Shelter management has drawn prolonged fire from a community group in recent months, and both Canyon County and the city of Nampa announced last month that they expect to review the shelter’s financial records and consider an audit. About 30 people attended the county budget hearing Aug. 31, alleging mismanagement and inhumane treatment, and asking commissioners to take action against the nonprofit shelter’s leadership. Most were members of Bunny Project, mobilized after a dog named Bunny was euthanized at the shelter in February despite her owner’s efforts to find and recover her.
“The Bunny Project is pleased to have been instrumental in the recent developments that have taken place at West Valley Humane Society,” project founder Kyla Westerberg, whose mother owned Bunny, told the Statesman on Tuesday. “We are now looking forward to seeing the continued efforts for positive change in hopes that the animals and taxpayers of Canyon County will finally have a shelter they deserve.”
In their Thursday letter setting a five-day deadline for the resignations, Commissioners Steve Rule, Craig Hanson and Tom Dale questioned the shelter’s financial management, citing “additional information” since their request for an audit “indicating that the (shelter) is not properly safeguarding public funds.” Some regular, ongoing expenses of the shelter haven’t been paid since June, they wrote.
“We understand that our concerns are shared by the Humane Society’s other public partners, the cities of Nampa and Caldwell, as well as many of the volunteers and staff that have contributed to the success of the Humane Society over the last few years,” wrote the commissioners in the letter. “We do not wish for the present circumstances to detract from the many contributions the Humane Society, its Board of Directors, staff and volunteers have made to our community. However, now is the time for the Humane Society Board of Directors to take the difficult steps necessary to restore the trust of its public partners and the community.”
The Nampa and Caldwell finance departments met Oct. 5 to review the finances, and “although staff was cooperative, I was told that very little concrete financial information was available,” Nampa Finance Director Vikki Chandler said in a prepared statement. “The city representatives were told that a new accounting firm (not identified) had possession of the bank statements so that they could ‘clean up’ the data. Financial statements were not complete or accurate.”

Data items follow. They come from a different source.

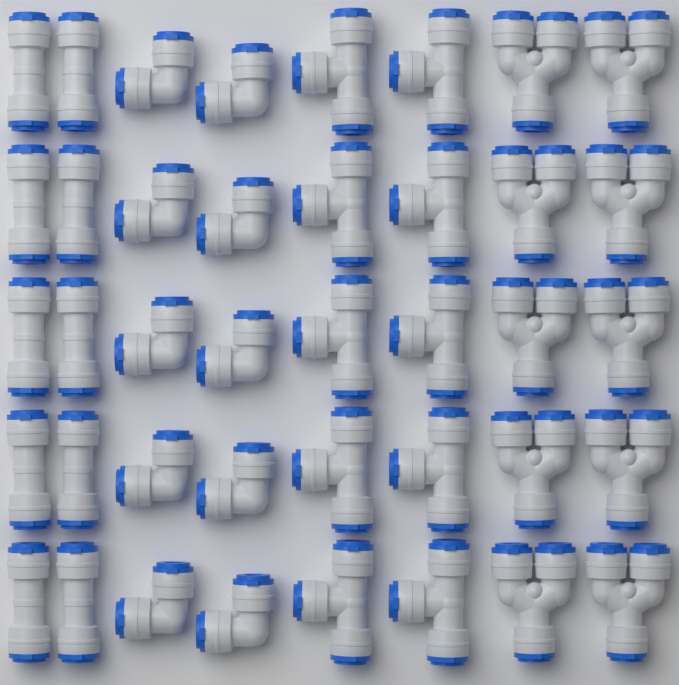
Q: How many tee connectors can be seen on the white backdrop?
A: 10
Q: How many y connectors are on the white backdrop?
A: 10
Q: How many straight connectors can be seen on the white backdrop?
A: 10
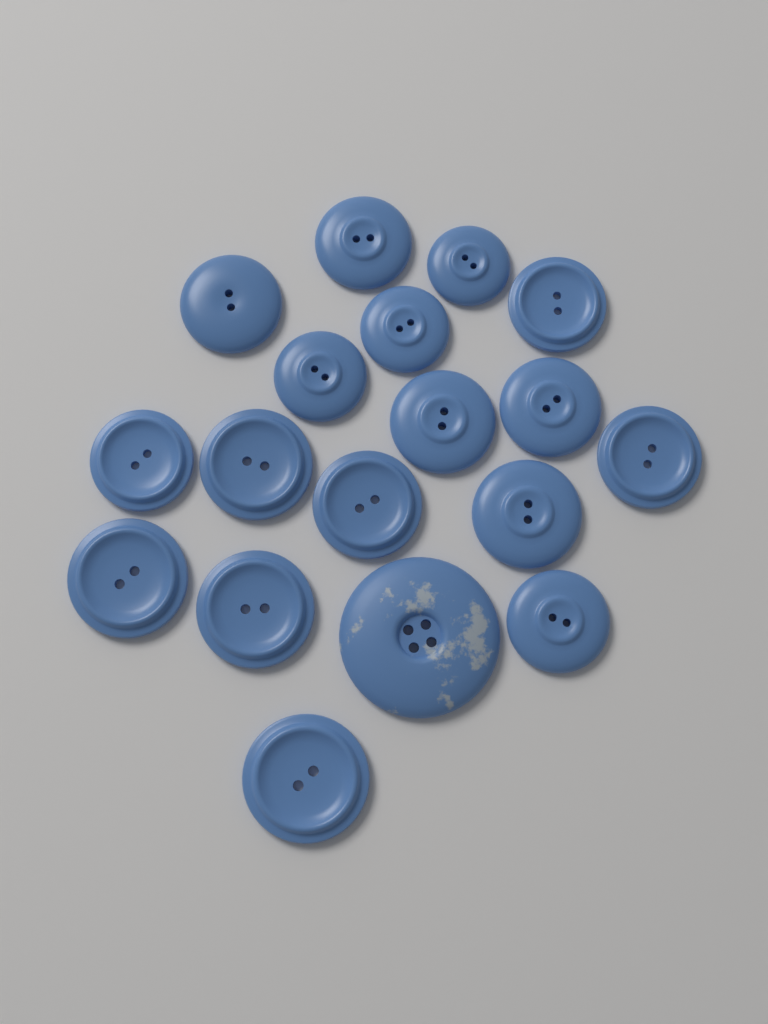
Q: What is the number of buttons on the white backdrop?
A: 18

Nampa has not been billed for shelter services since February but plans to submit payment, based on Nampa police records, for Nampa dogs taken to the shelter, Chandler said.
Eljay Waite, city finance director for Caldwell, said the city was reviewing the records, a process that could take a couple of weeks.
Woodward said last month that Humane Society leadership is proud of its shelter and treatment of animals, and invited community members to check out the shelter for themselves. On Monday, the shelter board invited anyone interested in helping with the transition to join the volunteer team by visiting the shelter website.